## Data listing
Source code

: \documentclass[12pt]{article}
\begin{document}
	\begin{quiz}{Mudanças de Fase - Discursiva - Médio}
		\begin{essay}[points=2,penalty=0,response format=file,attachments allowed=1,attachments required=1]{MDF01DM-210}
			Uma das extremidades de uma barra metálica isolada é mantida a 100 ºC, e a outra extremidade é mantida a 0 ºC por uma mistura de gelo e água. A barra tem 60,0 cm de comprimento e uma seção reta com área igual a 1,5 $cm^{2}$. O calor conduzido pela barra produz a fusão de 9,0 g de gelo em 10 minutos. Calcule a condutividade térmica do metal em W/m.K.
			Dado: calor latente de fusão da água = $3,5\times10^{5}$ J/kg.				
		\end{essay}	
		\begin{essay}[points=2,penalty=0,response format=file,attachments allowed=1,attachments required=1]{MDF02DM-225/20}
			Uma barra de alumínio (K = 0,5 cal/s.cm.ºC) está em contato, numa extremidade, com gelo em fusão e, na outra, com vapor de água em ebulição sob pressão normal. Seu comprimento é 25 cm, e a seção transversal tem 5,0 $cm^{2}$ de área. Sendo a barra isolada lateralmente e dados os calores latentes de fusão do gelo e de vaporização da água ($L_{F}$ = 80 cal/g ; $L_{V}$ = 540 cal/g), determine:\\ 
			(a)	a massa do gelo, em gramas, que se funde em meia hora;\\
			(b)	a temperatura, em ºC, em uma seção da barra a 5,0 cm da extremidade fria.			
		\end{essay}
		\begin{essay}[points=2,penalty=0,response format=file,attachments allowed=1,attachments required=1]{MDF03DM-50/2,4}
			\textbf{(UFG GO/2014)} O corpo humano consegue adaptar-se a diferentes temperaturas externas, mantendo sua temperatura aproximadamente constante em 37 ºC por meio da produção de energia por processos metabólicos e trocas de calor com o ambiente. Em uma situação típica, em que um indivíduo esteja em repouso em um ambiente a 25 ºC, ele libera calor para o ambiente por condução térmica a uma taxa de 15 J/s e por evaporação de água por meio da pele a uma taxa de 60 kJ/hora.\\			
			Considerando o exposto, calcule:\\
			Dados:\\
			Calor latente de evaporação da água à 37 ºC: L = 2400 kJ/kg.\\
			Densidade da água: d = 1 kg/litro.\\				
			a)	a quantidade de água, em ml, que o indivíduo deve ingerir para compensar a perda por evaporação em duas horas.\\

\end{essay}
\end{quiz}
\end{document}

## Your assignment
Everything in the listing above should be duplicated exactly.

## Response area
Source code

: \documentclass[12pt]{article}
\begin{document}
	\begin{quiz}{Mudanças de Fase - Discursiva - Médio}
		\begin{essay}[points=2,penalty=0,response format=file,attachments allowed=1,attachments required=1]{MDF01DM-210}
			Uma das extremidades de uma barra metálica isolada é mantida a 100 ºC, e a outra extremidade é mantida a 0 ºC por uma mistura de gelo e água. A barra tem 60,0 cm de comprimento e uma seção reta com área igual a 1,5 $cm^{2}$. O calor conduzido pela barra produz a fusão de 9,0 g de gelo em 10 minutos. Calcule a condutividade térmica do metal em W/m.K.
			Dado: calor latente de fusão da água = $3,5\times10^{5}$ J/kg.				
		\end{essay}	
		\begin{essay}[points=2,penalty=0,response format=file,attachments allowed=1,attachments required=1]{MDF02DM-225/20}
			Uma barra de alumínio (K = 0,5 cal/s.cm.ºC) está em contato, numa extremidade, com gelo em fusão e, na outra, com vapor de água em ebulição sob pressão normal. Seu comprimento é 25 cm, e a seção transversal tem 5,0 $cm^{2}$ de área. Sendo a barra isolada lateralmente e dados os calores latentes de fusão do gelo e de vaporização da água ($L_{F}$ = 80 cal/g ; $L_{V}$ = 540 cal/g), determine:\\ 
			(a)	a massa do gelo, em gramas, que se funde em meia hora;\\
			(b)	a temperatura, em ºC, em uma seção da barra a 5,0 cm da extremidade fria.			
		\end{essay}
		\begin{essay}[points=2,penalty=0,response format=file,attachments allowed=1,attachments required=1]{MDF03DM-50/2,4}
			\textbf{(UFG GO/2014)} O corpo humano consegue adaptar-se a diferentes temperaturas externas, mantendo sua temperatura aproximadamente constante em 37 ºC por meio da produção de energia por processos metabólicos e trocas de calor com o ambiente. Em uma situação típica, em que um indivíduo esteja em repouso em um ambiente a 25 ºC, ele libera calor para o ambiente por condução térmica a uma taxa de 15 J/s e por evaporação de água por meio da pele a uma taxa de 60 kJ/hora.\\			
			Considerando o exposto, calcule:\\
			Dados:\\
			Calor latente de evaporação da água à 37 ºC: L = 2400 kJ/kg.\\
			Densidade da água: d = 1 kg/litro.\\				
			a)	a quantidade de água, em ml, que o indivíduo deve ingerir para compensar a perda por evaporação em duas horas.\\

\end{essay}
\end{quiz}
\end{document}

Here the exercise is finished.